"Living in a State of Filth and Indifference to… their Health”: Weather, Public Health and Urban Governance in Georgetown, Penang, c. 1840-1930 by Dr Fiona Williamson
Date : 04 Jul 2017
Time : 16:00 - 17:30
Venue : Asia Research Institute, Seminar Room
AS8 Level 4, 10 Kent Ridge Crescent, Singapore 119260
National University of Singapore @ KRC


Prof Mike Douglass, Asia Research Institute, and Lee Kuan Yew School of Public Policy, National University of Singapore


This seminar will explore urban planning, public health and the weather in George Town, Penang. Weather, urban planning and public health were (and still are) integrally connected but little research has connected climatic factors with the health and urban planning of this town. The framing of this relationship has undergone significant shifts in thinking and appearance over time. Parallel to this, ideas about public health and climate changed dramatically over this period. One lens into these processes is the situation and expression of health and climatic concerns within governmental structures. Central to the argument is the premise of transition and experiential factors. Flood management, meteorological research, ideas about climate and public health, water supply, drainage and sanitation were linked, essential facets of urban development. Climate and extremes of weather, public health, and town planning were all dealt with by government departments. Over the period in question however, scientific knowledge, the general public’s expectations of government, the direction of planning, and the structures of local governance, shifted. The study therefore offers insight into the processes of knowledge making and social expectation over a long period. This seminar will start by exploring the situation facing the settlement’s inhabitants, in terms of specific climate and health challenges. It will then consider how these challenges were addressed, why and by whom, and how these elements were repositioned over the period in question.

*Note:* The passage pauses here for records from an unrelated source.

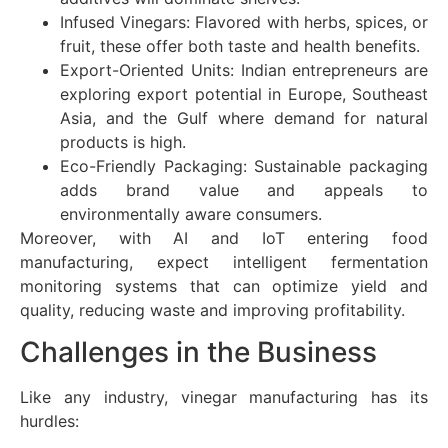
Infused Vinegars: Flavored with herbs, spices, or
fruit, these offer both taste and health benefits.
Export-Oriented Units: Indian entrepreneurs are
exploring export potential in Europe, Southeast
Asia, and the Gulf where demand for natural
products is high.
Eco-Friendly Packaging: Sustainable packaging
adds brand value and appeals to
environmentally aware consumers.
Moreover, with AI and IoT entering food
manufacturing, expect intelligent fermentation
monitoring systems that can optimize yield and
quality, reducing waste and improving profitability.
Challenges in the Business
Like any industry, vinegar manufacturing has its
hurdles: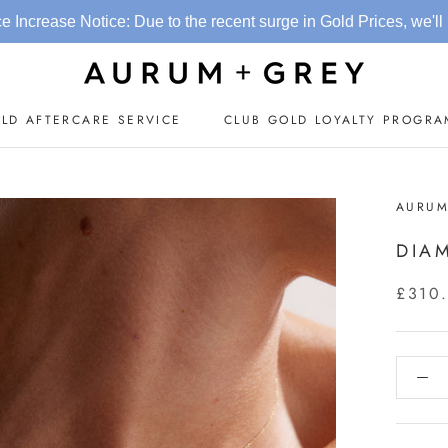
otice: Due to the recent surge in Gold Prices, we'll be updating p
LD AFTERCARE SERVICE
CLUB GOLD LOYALTY PROGR
CLUB GOLD LOYALTY PROGR
AURUM
DIA
£310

Fiona Williamson is a Research Fellow in the Asian Urbanism cluster of Asia Research Institute (ARI). Her published and forthcoming work examines a range of issues connected to flooding, public health, historical climate (and climate change), and the history of meteorology in British Malaya and Hong Kong. The research for this paper developed out of a Wellcome Trust funded project: “Historical Perspectives on the Interplay between Public Health and Urban Planning in Penang, Malaysia”.